Top of Records supplied

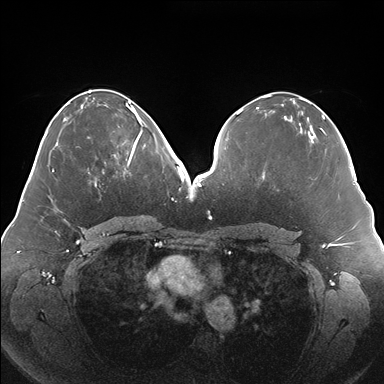
Breast MRI (dynamic contrast-enhanced), one axial slice; slice 74 of 176 in the series (ordered by position); dynamic contrast-enhanced series, time point 2 of 7 at this slice position (early post-contrast); 1.5 T; TE 1.5 ms, TR 4.1 ms; 1.1 mm slice thickness; 384 × 384 image matrix, field of view 380 × 380 mm. Female patient.
Annotated regions visible in this slice (semi-automatically segmented with operator editing):
- enhancing-tissue mask used for the functional tumour volume (all voxels passing the contrast-enhancement thresholds inside the analysis volume; usually the tumour): bounding box [x1, y1, x2, y2] px = [102, 119, 146, 174]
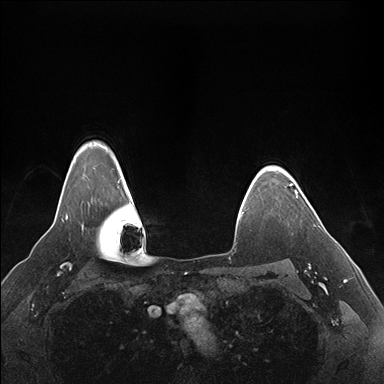
Breast MRI (dynamic contrast-enhanced), one axial slice; position 134 of 176 along the scan axis; dynamic contrast-enhanced series, time point 2 of 7 at this slice position (early post-contrast); 1.5 T; TE 1.5 ms, TR 4.1 ms; 1.1 mm slice thickness; 384 × 384 image matrix, field of view 360 × 360 mm. Female patient.
Outlined on this slice (semi-automatically segmented with operator editing):
- enhancing-tissue mask used for the functional tumour volume (all voxels passing the contrast-enhancement thresholds inside the analysis volume; usually the tumour): bounding box <290,184,298,198> (left, top, right, bottom; pixels)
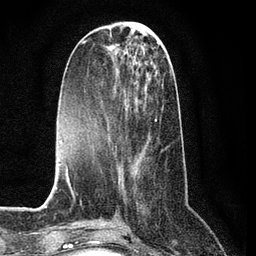
Breast MRI (dynamic contrast-enhanced), one axial slice. Position 29 of 80 along the scan axis. Cropped to one breast. Dynamic contrast-enhanced series, time point 2 of 7 at this slice position (early post-contrast). 3 T. TE 2.2 ms, TR 5.4 ms. 2 mm slice thickness. 256 × 256 image matrix. Female patient.
Outlined on this slice (semi-automatic segmentation, software-assisted and operator-edited):
- enhancing-tissue mask used for the functional tumour volume (all voxels passing the contrast-enhancement thresholds inside the analysis volume; usually the tumour): box from (x=89, y=107) to (x=168, y=164) px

Bottom of Records supplied

Required action
Return every entry word for word, leaving the pictures out.

Response for this exercise
Breast MRI (dynamic contrast-enhanced), one axial slice; slice 74 of 176 in the series (ordered by position); dynamic contrast-enhanced series, time point 2 of 7 at this slice position (early post-contrast); 1.5 T; TE 1.5 ms, TR 4.1 ms; 1.1 mm slice thickness; 384 × 384 image matrix, field of view 380 × 380 mm. Female patient.
Annotated regions visible in this slice (semi-automatically segmented with operator editing):
- enhancing-tissue mask used for the functional tumour volume (all voxels passing the contrast-enhancement thresholds inside the analysis volume; usually the tumour): bounding box [x1, y1, x2, y2] px = [102, 119, 146, 174]
Breast MRI (dynamic contrast-enhanced), one axial slice; position 134 of 176 along the scan axis; dynamic contrast-enhanced series, time point 2 of 7 at this slice position (early post-contrast); 1.5 T; TE 1.5 ms, TR 4.1 ms; 1.1 mm slice thickness; 384 × 384 image matrix, field of view 360 × 360 mm. Female patient.
Outlined on this slice (semi-automatically segmented with operator editing):
- enhancing-tissue mask used for the functional tumour volume (all voxels passing the contrast-enhancement thresholds inside the analysis volume; usually the tumour): bounding box <290,184,298,198> (left, top, right, bottom; pixels)
Breast MRI (dynamic contrast-enhanced), one axial slice. Position 29 of 80 along the scan axis. Cropped to one breast. Dynamic contrast-enhanced series, time point 2 of 7 at this slice position (early post-contrast). 3 T. TE 2.2 ms, TR 5.4 ms. 2 mm slice thickness. 256 × 256 image matrix. Female patient.
Outlined on this slice (semi-automatic segmentation, software-assisted and operator-edited):
- enhancing-tissue mask used for the functional tumour volume (all voxels passing the contrast-enhancement thresholds inside the analysis volume; usually the tumour): box from (x=89, y=107) to (x=168, y=164) px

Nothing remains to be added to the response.